TASK GOAL:
Continue the article about Congresswoman Jan Schakowsky's talk on voter turnout, picking up after its final paragraph.

SELECTED PASSAGE:
..........
Congresswoman Jan Schakowsky talks voter turnout
    Photo by Medha Imam / North by Northwestern

    As a woman in Congress, Representative Jan Schakowsky fixates on the idea of encouraging women to step up to vote or even run for Congress. To all the women out there, she advises, “I think we just have to be pushy bitches!”

    Congresswoman Schakowsky joined a crowd of 20 to address voter turnout rates and the empowerment of African-Americans, women and the youth within the political process in an event hosted by the Theta Alpha Chapter of Delta Sigma Theta Sorority, Inc.

    Representing Illinois 9th district since 1999, Schakowsky detailed the history of Southern violence during the passage of the Voting Rights Act amendment as well as the progress the U. S. has made since then.

    “This is not ancient history – people dying, people bleeding,” Schakowsky said. “This was America 50 years ago, not that long ago.”

    With the upcoming midterm elections, Schakowsky was also concerned about mobilizing citizens to find their voice and, essentially, vote. She described how young people came out in large numbers during presidential elections but failed to return for midterm elections.

    According to Schakowsky, the problem was worse for single women when in 2010, there were about 50 million unmarried women and 40 percent of them were not registered to vote. To address this problem, Schakowsky mentioned the revitalization of the “Freedom Summer” this summer and fall to recruit voters and “physically help people” get over the barriers to voting.

    “This is about getting people who need to be registered and who are less likely to be registered to go out and vote,” Schakowsky said.
..........
SOURCE DATA:
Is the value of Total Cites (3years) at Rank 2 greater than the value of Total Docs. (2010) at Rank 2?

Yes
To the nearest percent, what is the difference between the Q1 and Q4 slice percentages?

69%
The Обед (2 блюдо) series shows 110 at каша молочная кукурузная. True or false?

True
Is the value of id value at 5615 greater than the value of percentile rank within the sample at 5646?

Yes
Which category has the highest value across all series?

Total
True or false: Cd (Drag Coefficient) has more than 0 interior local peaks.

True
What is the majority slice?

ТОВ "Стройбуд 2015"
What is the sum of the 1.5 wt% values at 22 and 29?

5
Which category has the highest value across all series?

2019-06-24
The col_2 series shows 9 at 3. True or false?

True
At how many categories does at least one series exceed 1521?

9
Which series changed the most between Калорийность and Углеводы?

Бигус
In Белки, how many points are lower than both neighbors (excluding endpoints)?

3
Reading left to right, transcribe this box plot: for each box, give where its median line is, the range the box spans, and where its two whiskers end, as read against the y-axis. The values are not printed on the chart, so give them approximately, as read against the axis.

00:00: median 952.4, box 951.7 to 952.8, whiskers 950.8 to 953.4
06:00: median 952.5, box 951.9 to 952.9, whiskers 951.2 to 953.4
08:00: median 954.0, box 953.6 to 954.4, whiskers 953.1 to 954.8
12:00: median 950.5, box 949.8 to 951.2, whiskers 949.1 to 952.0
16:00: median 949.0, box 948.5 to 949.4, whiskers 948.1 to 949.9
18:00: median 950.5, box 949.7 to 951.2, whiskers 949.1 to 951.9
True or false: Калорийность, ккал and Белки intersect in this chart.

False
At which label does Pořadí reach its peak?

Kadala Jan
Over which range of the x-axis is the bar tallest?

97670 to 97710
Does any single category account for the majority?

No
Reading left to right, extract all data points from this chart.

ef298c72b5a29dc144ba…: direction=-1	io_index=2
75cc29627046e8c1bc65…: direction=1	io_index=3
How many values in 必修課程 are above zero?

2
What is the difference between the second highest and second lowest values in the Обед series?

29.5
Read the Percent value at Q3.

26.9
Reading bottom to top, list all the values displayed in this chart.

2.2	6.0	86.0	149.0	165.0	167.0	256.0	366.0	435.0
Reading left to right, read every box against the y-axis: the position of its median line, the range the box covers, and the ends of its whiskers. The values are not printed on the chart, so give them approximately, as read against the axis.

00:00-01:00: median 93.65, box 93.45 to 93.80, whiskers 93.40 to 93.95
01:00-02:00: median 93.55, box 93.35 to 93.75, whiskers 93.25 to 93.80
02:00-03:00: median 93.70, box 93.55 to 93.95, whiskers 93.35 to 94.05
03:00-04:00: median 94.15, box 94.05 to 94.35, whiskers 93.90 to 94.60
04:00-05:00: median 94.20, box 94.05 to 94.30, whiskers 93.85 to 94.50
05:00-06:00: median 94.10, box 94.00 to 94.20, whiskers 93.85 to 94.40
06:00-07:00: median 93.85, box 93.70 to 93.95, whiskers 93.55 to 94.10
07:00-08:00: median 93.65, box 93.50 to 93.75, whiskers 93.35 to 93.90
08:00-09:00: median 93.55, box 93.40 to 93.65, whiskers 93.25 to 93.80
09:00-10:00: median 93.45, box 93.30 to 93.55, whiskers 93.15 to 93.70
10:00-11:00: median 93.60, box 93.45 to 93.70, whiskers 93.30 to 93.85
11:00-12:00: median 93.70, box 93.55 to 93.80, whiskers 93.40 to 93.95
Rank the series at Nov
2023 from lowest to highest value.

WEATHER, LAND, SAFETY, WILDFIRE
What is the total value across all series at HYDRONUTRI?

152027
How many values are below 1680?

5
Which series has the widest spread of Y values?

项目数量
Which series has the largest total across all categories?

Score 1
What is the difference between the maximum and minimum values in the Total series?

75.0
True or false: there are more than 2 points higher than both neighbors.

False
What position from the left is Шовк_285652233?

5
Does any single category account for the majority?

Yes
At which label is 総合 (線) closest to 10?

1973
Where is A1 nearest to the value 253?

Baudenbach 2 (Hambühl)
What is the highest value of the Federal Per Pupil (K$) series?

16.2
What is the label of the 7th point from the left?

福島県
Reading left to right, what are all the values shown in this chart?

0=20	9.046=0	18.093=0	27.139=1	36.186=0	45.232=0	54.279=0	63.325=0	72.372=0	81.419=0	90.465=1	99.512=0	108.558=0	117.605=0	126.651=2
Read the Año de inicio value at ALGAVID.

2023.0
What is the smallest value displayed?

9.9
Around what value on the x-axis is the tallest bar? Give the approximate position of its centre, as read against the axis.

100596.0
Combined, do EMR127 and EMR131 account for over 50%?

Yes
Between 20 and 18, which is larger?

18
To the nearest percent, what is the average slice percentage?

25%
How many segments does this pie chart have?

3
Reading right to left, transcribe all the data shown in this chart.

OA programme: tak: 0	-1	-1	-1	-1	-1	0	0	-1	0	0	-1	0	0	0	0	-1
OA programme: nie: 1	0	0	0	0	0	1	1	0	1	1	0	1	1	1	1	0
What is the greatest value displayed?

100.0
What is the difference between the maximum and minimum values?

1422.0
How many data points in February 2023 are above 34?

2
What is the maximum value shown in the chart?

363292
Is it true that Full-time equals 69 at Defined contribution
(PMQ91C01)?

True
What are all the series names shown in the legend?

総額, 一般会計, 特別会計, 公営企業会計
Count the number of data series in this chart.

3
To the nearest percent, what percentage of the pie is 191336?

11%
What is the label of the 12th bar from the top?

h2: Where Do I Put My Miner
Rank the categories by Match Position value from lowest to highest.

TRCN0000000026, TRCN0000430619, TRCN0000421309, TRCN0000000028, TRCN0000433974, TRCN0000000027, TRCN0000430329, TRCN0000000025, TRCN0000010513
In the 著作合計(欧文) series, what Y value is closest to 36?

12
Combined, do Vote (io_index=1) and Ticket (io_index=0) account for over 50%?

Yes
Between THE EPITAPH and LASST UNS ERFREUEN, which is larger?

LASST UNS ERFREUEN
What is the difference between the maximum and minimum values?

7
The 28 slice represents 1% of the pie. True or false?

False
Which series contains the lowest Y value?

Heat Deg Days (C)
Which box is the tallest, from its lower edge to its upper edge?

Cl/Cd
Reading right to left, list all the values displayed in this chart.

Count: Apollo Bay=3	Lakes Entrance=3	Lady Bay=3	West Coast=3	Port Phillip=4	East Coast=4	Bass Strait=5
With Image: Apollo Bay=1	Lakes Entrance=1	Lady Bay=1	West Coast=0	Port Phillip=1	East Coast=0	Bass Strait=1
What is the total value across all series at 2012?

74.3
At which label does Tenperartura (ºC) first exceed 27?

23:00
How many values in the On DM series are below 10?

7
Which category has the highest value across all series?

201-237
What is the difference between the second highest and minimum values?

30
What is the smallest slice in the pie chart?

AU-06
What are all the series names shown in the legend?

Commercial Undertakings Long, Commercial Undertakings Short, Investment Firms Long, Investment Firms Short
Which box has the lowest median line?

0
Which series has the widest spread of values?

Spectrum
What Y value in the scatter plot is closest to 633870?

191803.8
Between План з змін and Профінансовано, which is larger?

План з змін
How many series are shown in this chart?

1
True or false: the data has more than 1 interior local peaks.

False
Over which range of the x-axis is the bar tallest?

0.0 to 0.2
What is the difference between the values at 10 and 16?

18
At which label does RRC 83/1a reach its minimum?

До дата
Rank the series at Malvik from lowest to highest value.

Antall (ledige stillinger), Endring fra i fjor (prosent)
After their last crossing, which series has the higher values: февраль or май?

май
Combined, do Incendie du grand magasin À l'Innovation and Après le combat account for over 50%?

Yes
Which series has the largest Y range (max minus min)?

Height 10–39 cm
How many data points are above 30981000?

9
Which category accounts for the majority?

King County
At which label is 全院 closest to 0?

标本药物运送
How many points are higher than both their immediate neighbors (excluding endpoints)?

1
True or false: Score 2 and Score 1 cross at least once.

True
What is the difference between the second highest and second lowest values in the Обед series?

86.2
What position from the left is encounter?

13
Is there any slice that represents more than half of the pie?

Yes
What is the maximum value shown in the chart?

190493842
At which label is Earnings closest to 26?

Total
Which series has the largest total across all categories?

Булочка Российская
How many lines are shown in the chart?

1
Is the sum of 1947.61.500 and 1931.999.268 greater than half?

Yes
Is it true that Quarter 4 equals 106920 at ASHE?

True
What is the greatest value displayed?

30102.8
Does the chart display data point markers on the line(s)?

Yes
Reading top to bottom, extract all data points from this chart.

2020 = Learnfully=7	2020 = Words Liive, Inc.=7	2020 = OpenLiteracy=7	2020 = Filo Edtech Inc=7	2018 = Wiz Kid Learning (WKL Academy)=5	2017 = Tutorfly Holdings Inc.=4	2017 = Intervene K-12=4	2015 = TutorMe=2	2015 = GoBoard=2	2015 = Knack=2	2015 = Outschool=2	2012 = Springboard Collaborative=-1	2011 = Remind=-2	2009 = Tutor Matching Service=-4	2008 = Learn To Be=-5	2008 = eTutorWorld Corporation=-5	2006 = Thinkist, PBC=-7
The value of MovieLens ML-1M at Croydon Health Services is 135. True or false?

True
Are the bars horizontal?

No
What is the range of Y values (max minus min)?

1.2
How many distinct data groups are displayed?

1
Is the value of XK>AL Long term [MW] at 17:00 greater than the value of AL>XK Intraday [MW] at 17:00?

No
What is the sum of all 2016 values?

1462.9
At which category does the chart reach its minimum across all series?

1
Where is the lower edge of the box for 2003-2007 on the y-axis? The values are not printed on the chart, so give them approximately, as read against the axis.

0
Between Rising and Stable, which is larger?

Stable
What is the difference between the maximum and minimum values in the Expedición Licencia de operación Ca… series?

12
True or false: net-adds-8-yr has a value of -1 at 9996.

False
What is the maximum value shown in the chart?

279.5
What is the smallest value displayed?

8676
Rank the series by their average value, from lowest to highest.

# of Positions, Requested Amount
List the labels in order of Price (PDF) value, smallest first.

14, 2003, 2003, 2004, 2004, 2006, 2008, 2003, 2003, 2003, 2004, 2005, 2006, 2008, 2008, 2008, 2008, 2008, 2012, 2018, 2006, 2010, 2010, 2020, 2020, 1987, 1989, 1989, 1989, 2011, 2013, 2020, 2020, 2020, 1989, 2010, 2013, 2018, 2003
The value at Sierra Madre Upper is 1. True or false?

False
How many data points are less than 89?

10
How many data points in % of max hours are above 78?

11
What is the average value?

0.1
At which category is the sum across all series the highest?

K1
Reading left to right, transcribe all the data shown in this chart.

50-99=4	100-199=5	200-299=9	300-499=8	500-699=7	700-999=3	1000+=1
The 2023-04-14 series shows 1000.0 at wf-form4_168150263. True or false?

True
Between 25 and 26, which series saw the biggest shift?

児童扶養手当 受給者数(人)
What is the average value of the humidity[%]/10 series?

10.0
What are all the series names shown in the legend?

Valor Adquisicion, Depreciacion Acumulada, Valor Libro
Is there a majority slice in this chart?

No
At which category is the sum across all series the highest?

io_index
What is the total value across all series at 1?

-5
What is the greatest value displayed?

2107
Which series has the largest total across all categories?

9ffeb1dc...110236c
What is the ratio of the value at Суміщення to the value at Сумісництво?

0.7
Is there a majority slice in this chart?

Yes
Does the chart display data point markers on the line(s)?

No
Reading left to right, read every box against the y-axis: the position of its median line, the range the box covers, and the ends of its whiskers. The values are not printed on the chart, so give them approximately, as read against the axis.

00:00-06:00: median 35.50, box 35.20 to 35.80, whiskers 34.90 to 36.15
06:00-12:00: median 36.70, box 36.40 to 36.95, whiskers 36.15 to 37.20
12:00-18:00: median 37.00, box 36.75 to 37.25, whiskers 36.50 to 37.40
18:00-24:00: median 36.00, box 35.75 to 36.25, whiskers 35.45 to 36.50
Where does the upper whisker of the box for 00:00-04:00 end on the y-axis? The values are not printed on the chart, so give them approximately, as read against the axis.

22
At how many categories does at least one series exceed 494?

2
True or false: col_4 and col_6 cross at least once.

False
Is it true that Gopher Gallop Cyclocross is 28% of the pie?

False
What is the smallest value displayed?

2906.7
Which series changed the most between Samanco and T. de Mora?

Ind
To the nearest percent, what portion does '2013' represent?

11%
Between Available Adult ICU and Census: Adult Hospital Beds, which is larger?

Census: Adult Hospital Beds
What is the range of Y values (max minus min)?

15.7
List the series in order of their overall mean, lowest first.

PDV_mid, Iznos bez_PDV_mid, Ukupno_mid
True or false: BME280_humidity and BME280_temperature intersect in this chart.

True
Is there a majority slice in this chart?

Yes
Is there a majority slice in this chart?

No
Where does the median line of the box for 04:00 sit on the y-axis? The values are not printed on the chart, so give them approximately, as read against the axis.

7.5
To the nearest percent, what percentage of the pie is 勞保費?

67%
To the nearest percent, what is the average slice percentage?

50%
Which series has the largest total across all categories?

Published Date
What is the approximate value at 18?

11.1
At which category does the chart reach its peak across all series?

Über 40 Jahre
..........
TASK ANSWER:
    Schakowsky also touched upon the negativity surrounding President Barack Obama and Democrats in Congress. She didn’t hold back on criticizing Republicans for their constant barrage against programs such as Obamacare, Medicare and Medicaid.

    “How come those people are in charge?” Schakowsky said. “It’s because our people didn’t get to go out and vote.”

    Schakowsky was confident that rallying voters “can be done.” In the later Q-and-A session, she stressed that women and young people just need to see that they have the power.

    “There is just no evidence at all that my vote doesn’t matter,” Schakowsky said.

    Some audience members resonated with Schakowsky’s passion in the conversation. One in particular, the chapter president Leah Jones, a Weinberg senior, thought it was a very open and honest discussion. Medill sophomore Michael Odom agreed.

    “She was very personable,” Odom said. “A lot of times you think politicians are above us, but I didn’t feel that way at all.”

    Incoming secretary of the chapter Ashley Mills, a School of Communication junior, valued her concentration on voter turnout.

    “The Congresswoman did a great job of setting the context of the current loading landscape, talking about the issues we are facing as a country,” Mills said. “I appreciated her focus on minority rights just because it relates to me directly.”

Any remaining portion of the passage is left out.